WORK REQUEST —
Copy the entries below, replacing every "Call" with "Contact" and changing nothing else. Leave the pictures out.

PROVIDED ENTRIES —
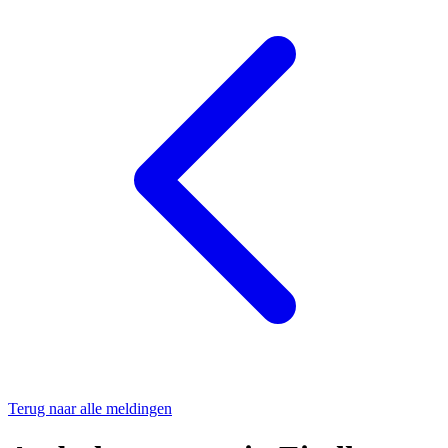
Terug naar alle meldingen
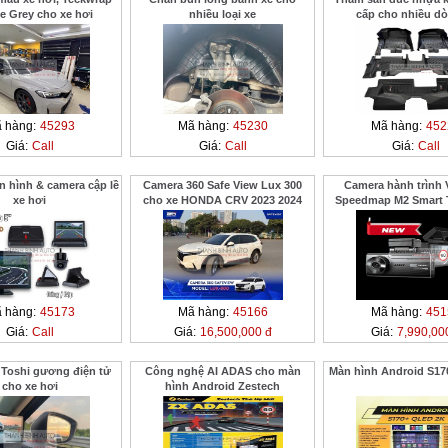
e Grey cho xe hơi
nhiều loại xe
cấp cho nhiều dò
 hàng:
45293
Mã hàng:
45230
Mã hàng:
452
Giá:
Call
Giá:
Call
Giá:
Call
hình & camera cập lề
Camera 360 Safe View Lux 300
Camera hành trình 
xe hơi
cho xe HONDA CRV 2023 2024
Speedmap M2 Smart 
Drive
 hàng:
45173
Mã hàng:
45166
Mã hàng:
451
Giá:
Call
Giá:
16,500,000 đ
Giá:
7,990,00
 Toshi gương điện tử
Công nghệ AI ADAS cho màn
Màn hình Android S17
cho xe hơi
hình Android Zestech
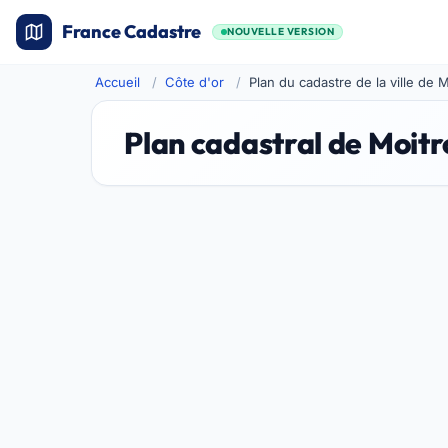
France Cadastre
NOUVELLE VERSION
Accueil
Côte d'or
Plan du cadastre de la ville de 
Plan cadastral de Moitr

YOUR SOLUTION —
Terug naar alle meldingen
e Grey cho xe hơi
nhiều loại xe
cấp cho nhiều dò
 hàng:
45293
Mã hàng:
45230
Mã hàng:
452
Giá:
Contact
Giá:
Contact
Giá:
Contact
hình & camera cập lề
Camera 360 Safe View Lux 300
Camera hành trình 
xe hơi
cho xe HONDA CRV 2023 2024
Speedmap M2 Smart 
Drive
 hàng:
45173
Mã hàng:
45166
Mã hàng:
451
Giá:
Contact
Giá:
16,500,000 đ
Giá:
7,990,00
 Toshi gương điện tử
Công nghệ AI ADAS cho màn
Màn hình Android S17
cho xe hơi
hình Android Zestech
France Cadastre
NOUVELLE VERSION
Accueil
Côte d'or
Plan du cadastre de la ville de 
Plan cadastral de Moitr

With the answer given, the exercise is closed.